While a few things should be fixed in the next edition, The Hindus seems destined to have a long life. It is capacious, like its subject. Her point -- very simply put -- is that any differences between Hindus and non-Hindus are already inscribed within the tradition itself.
The past, she writes, can be enlisted “for almost any position in contemporary India: that Hindus have been vegetarians, and that they have not; that Hindus and Muslims have gotten along well together, and that they have not; that Hindus have objected to suttee, and that they have not; that Hindus have renounced the material world, and that they have embraced it; that Hindus have oppressed women and lower castes, and that they have fought for their equality.”
Tension, then, is intrinsic to the cultural legacy. This seems like an enriching perspective, though clearly it is not always a welcome one.
The most interesting perspective on l’affaire Doniger that I have seen was published last week in The Hindustan Times, in a column by Ashok Malik.

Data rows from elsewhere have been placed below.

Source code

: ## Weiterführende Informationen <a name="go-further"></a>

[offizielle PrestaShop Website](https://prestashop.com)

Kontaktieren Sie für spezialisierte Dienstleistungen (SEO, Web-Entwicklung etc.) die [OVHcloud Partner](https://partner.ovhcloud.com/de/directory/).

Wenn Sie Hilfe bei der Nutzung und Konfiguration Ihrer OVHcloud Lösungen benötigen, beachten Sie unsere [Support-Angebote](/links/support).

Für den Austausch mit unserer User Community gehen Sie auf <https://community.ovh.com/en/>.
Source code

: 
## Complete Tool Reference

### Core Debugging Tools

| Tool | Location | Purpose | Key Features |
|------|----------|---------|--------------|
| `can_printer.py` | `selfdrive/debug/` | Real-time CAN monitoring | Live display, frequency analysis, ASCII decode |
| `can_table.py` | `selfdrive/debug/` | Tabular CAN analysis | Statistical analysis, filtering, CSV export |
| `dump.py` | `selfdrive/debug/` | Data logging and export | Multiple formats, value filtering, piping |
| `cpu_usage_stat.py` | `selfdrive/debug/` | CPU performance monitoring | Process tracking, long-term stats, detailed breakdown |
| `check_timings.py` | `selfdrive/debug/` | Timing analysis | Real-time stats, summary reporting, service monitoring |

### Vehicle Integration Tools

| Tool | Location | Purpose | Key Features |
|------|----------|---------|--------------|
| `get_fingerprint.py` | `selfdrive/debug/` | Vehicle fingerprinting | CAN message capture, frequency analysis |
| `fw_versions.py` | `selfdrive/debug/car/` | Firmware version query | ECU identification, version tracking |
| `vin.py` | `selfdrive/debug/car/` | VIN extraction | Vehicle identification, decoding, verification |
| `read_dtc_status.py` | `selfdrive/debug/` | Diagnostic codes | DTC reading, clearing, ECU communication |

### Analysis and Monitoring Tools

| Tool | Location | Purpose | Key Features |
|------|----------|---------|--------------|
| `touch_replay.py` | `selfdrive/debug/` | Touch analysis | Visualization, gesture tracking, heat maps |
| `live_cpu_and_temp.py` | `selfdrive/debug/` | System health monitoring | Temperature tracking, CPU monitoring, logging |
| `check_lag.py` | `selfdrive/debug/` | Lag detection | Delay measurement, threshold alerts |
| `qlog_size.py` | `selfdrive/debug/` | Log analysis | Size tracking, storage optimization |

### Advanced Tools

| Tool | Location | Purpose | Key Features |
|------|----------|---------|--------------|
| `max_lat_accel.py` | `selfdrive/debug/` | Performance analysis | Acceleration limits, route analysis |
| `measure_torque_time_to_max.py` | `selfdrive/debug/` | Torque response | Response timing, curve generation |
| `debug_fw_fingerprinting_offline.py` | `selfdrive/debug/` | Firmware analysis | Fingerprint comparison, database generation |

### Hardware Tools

Malik points to the recent case of M. F. Husain, an Indian painter who was driven into exile by the furor over his nude portraits of certain goddesses. Malik attributes the campaign against Doniger to a new sort of activist, “the internet Hindu,” who blogged and tweeted with excitement about the victory over Husain -- then went looking for more excitement. The infrastructure of indignation sprang into action when the NBCC decided to name The Hindus: An Alternative History as a finalist.
The columnist made a canny assessment of how the "internet Hindu" campaign looked to those on the receiving end of it: “If a book award judge received these letters, and knew nothing about the context of the controversy, he would probably fear for the author as the victim of a hate group attack. Far from being an unsympathetic student of Hinduism -- which is obviously how Internet Hindus see her -- Doniger would come out resembling Joan of Arc.”
Quite right. I will admit that after a while, it became very tempting to cast my vote for Doniger in spite of preferring another book. I wanted to aim my water, so to speak, not at the blaze itself, but at those setting it. But that seemed too irritable. The protesters had a right to protest -- and the book critic, an obligation to ignore them.
As it turned out, the award for nonfiction went instead to Richard Holmes for The Age of Wonder. It seems from the Twitter, blog, and e-mail chatter that the protesters have congratulated themselves over this, taking it to be a repudiation of Doniger. That is absurd, if quite predictable. We do not discuss the deliberations that go into making the final decision on the awards. But suffice it to say that we stand by the nomination of The Hindus as one of the finalists for 2009. It is an excellent work that deserves a large audience.
And to add my own last two cents on the matter (whether or not anyone else agrees): The rancor a book generates is sometimes its own mark of distinction.